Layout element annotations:
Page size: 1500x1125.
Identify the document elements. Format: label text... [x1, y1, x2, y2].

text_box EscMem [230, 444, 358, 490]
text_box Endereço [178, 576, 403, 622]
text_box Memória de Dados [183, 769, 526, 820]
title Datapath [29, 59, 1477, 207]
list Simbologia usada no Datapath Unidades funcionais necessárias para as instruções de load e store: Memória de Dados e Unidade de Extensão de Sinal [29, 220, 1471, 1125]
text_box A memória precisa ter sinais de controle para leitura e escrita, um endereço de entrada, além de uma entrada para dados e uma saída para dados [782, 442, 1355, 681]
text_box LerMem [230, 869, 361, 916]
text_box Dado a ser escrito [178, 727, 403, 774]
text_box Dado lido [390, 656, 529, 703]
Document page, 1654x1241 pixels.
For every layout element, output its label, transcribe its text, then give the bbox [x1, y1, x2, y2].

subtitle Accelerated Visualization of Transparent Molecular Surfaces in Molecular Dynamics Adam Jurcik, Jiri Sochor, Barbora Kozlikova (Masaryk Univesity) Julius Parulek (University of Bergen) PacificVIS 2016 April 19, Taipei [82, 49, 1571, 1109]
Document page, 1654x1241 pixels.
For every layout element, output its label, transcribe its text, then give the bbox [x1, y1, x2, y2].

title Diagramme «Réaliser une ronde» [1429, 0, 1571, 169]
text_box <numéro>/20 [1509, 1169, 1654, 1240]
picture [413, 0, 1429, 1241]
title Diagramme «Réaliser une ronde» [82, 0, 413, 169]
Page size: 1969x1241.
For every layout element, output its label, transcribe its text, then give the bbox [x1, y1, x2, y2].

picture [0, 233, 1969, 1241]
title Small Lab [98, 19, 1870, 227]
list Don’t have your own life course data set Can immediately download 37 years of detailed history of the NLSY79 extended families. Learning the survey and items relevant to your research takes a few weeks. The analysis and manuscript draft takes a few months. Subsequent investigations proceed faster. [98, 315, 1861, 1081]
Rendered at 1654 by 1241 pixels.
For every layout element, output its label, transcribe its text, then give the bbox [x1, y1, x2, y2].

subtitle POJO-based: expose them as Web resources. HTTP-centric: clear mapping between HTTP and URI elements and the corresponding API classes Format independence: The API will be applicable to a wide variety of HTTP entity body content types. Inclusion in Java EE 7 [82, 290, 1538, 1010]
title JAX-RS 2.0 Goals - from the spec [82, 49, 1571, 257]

The task: Reproduce the full listing, switching each occurrence of "bbox" to "bounding box" and leaving everything else unchanged.

Answer to this exercise:
Page size: 1500x1125.
Identify the document elements. Format: label text... [x1, y1, x2, y2].

text_box EscMem [230, 444, 358, 490]
text_box Endereço [178, 576, 403, 622]
text_box Memória de Dados [183, 769, 526, 820]
title Datapath [29, 59, 1477, 207]
list Simbologia usada no Datapath Unidades funcionais necessárias para as instruções de load e store: Memória de Dados e Unidade de Extensão de Sinal [29, 220, 1471, 1125]
text_box A memória precisa ter sinais de controle para leitura e escrita, um endereço de entrada, além de uma entrada para dados e uma saída para dados [782, 442, 1355, 681]
text_box LerMem [230, 869, 361, 916]
text_box Dado a ser escrito [178, 727, 403, 774]
text_box Dado lido [390, 656, 529, 703]
Document page, 1654x1241 pixels.
For every layout element, output its label, transcribe its text, then give the bounding box [x1, y1, x2, y2].

subtitle Accelerated Visualization of Transparent Molecular Surfaces in Molecular Dynamics Adam Jurcik, Jiri Sochor, Barbora Kozlikova (Masaryk Univesity) Julius Parulek (University of Bergen) PacificVIS 2016 April 19, Taipei [82, 49, 1571, 1109]
Document page, 1654x1241 pixels.
For every layout element, output its label, transcribe its text, then give the bounding box [x1, y1, x2, y2].

title Diagramme «Réaliser une ronde» [1429, 0, 1571, 169]
text_box <numéro>/20 [1509, 1169, 1654, 1240]
picture [413, 0, 1429, 1241]
title Diagramme «Réaliser une ronde» [82, 0, 413, 169]
Page size: 1969x1241.
For every layout element, output its label, transcribe its text, then give the bounding box [x1, y1, x2, y2].

picture [0, 233, 1969, 1241]
title Small Lab [98, 19, 1870, 227]
list Don’t have your own life course data set Can immediately download 37 years of detailed history of the NLSY79 extended families. Learning the survey and items relevant to your research takes a few weeks. The analysis and manuscript draft takes a few months. Subsequent investigations proceed faster. [98, 315, 1861, 1081]
Rendered at 1654 by 1241 pixels.
For every layout element, output its label, transcribe its text, then give the bounding box [x1, y1, x2, y2].

subtitle POJO-based: expose them as Web resources. HTTP-centric: clear mapping between HTTP and URI elements and the corresponding API classes Format independence: The API will be applicable to a wide variety of HTTP entity body content types. Inclusion in Java EE 7 [82, 290, 1538, 1010]
title JAX-RS 2.0 Goals - from the spec [82, 49, 1571, 257]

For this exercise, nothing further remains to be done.